Goal of the exercise →
Restate, exactly and without pictures, the lines from the start of the listing below through the line holding "学膜就是利用材料对光的这种性能，并根据实际需要制造的，".

Source data →
---*---
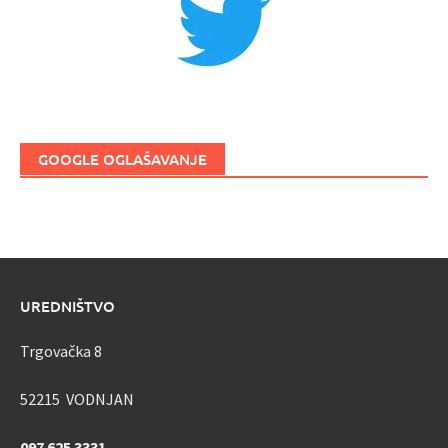
GOOGLE OGLAŠAVANJE
UREDNIŠTVO
Trgovačka 8
52215 VODNJAN
097 625 3331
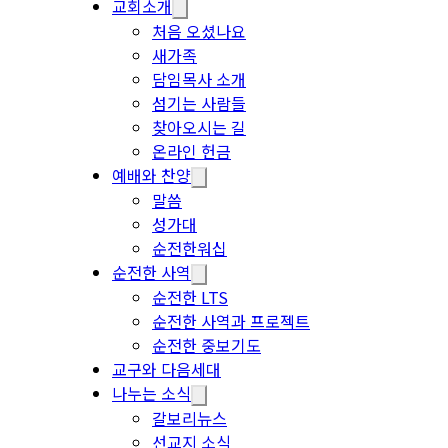
교회소개
처음 오셨나요
새가족
담임목사 소개
섬기는 사람들
찾아오시는 길
온라인 헌금
예배와 찬양
말씀
성가대
순전한워십
순전한 사역
순전한 LTS
순전한 사역과 프로젝트
순전한 중보기도
교구와 다음세대
나누는 소식
갈보리뉴스
선교지 소식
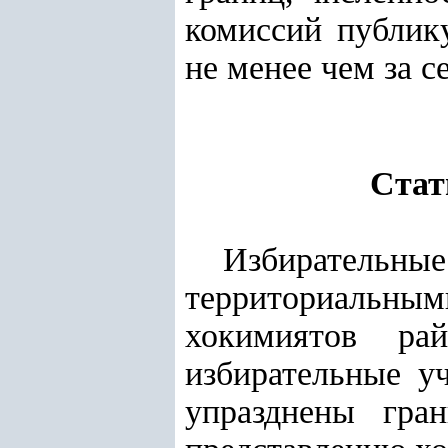
комиссий публик
не менее чем за 
Стат
Избирательн
территориальным
хокимиятов ра
избирательные у
упразднены гра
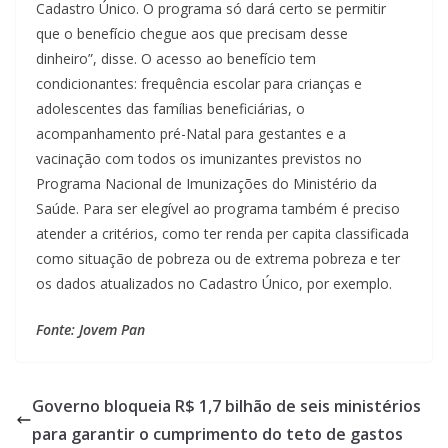
Cadastro Único. O programa só dará certo se permitir
que o benefício chegue aos que precisam desse
dinheiro”, disse. O acesso ao benefício tem
condicionantes: frequência escolar para crianças e
adolescentes das famílias beneficiárias, o
acompanhamento pré-Natal para gestantes e a
vacinação com todos os imunizantes previstos no
Programa Nacional de Imunizações do Ministério da
Saúde. Para ser elegível ao programa também é preciso
atender a critérios, como ter renda per capita classificada
como situação de pobreza ou de extrema pobreza e ter
os dados atualizados no Cadastro Único, por exemplo.
Fonte: Jovem Pan
Governo bloqueia R$ 1,7 bilhão de seis ministérios
para garantir o cumprimento do teto de gastos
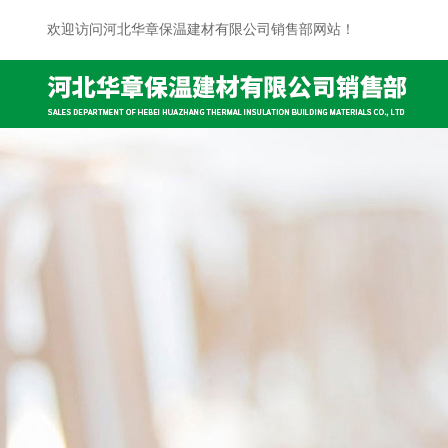
欢迎访问河北华章保温建材有限公司销售部网站！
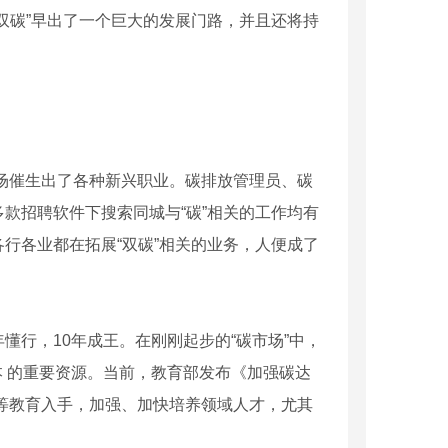
双碳”早出了一个巨大的发展门路，并且还将持
场催生出了各种新兴职业。碳排放管理员、碳
款招聘软件下搜索同城与“碳”相关的工作均有
行各业都在拓展“双碳”相关的业务，人便成了
懂行，10年成王。在刚刚起步的“碳市场”中，
本 的重要资源。当前，教育部发布《加强碳达
高等教育入手，加强、加快培养领域人才，尤其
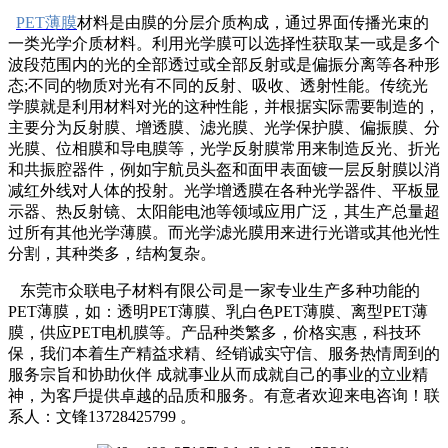
PET薄膜
材料是由膜的分层介质构成，通过界面传播光束的
一类光学介质材料。利用光学膜可以选择性获取某一或是多个
波段范围内的光的全部透过或全部反射或是偏振分离等各种形
态;不同的物质对光有不同的反射、吸收、透射性能。传统光
学膜就是利用材料对光的这种性能，并根据实际需要制造的，
主要分为反射膜、增透膜、滤光膜、光学保护膜、偏振膜、分
光膜、位相膜和导电膜等，光学反射膜常用来制造反光、折光
和共振腔器件，例如宇航员头盔和面甲表面镀一层反射膜以消
减红外线对人体的投射。光学增透膜在各种光学器件、平板显
示器、热反射镜、太阳能电池等领域应用广泛，其生产总量超
过所有其他光学薄膜。而光学滤光膜用来进行光谱或其他光性
分割，其种类多，结构复杂。
东莞市众联电子材料有限公司是一家专业生产多种功能的
PET薄膜，如：透明PET薄膜、乳白色PET薄膜、离型PET薄
膜，供应PET电机膜等。产品种类繁多，价格实惠，科技环
保，我们本着生产精益求精、经销诚实守信、服务热情周到的
服务宗旨和协助伙伴 成就事业从而成就自己的事业的立业精
神，为客戶提供卓越的品质和服务。有意者欢迎来电咨询！联
系人：文锋13728425799 。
---*---
Expected output →
GOOGLE OGLAŠAVANJE
UREDNIŠTVO
Trgovačka 8
52215 VODNJAN
097 625 3331
교회소개
처음 오셨나요
새가족
담임목사 소개
섬기는 사람들
찾아오시는 길
온라인 헌금
예배와 찬양
말씀
성가대
순전한워십
순전한 사역
순전한 LTS
순전한 사역과 프로젝트
순전한 중보기도
교구와 다음세대
나누는 소식
갈보리뉴스
선교지 소식
комиссий публик
не менее чем за 
Стат
Избирательн
территориальным
хокимиятов ра
избирательные у
упразднены гра
Cadastro Único. O programa só dará certo se permitir
que o benefício chegue aos que precisam desse
dinheiro”, disse. O acesso ao benefício tem
condicionantes: frequência escolar para crianças e
adolescentes das famílias beneficiárias, o
acompanhamento pré-Natal para gestantes e a
vacinação com todos os imunizantes previstos no
Programa Nacional de Imunizações do Ministério da
Saúde. Para ser elegível ao programa também é preciso
atender a critérios, como ter renda per capita classificada
como situação de pobreza ou de extrema pobreza e ter
os dados atualizados no Cadastro Único, por exemplo.
Fonte: Jovem Pan
Governo bloqueia R$ 1,7 bilhão de seis ministérios
para garantir o cumprimento do teto de gastos
欢迎访问河北华章保温建材有限公司销售部网站！
双碳”早出了一个巨大的发展门路，并且还将持
场催生出了各种新兴职业。碳排放管理员、碳
款招聘软件下搜索同城与“碳”相关的工作均有
行各业都在拓展“双碳”相关的业务，人便成了
懂行，10年成王。在刚刚起步的“碳市场”中，
本 的重要资源。当前，教育部发布《加强碳达
高等教育入手，加强、加快培养领域人才，尤其
PET薄膜
材料是由膜的分层介质构成，通过界面传播光束的
一类光学介质材料。利用光学膜可以选择性获取某一或是多个
波段范围内的光的全部透过或全部反射或是偏振分离等各种形
态;不同的物质对光有不同的反射、吸收、透射性能。传统光
学膜就是利用材料对光的这种性能，并根据实际需要制造的，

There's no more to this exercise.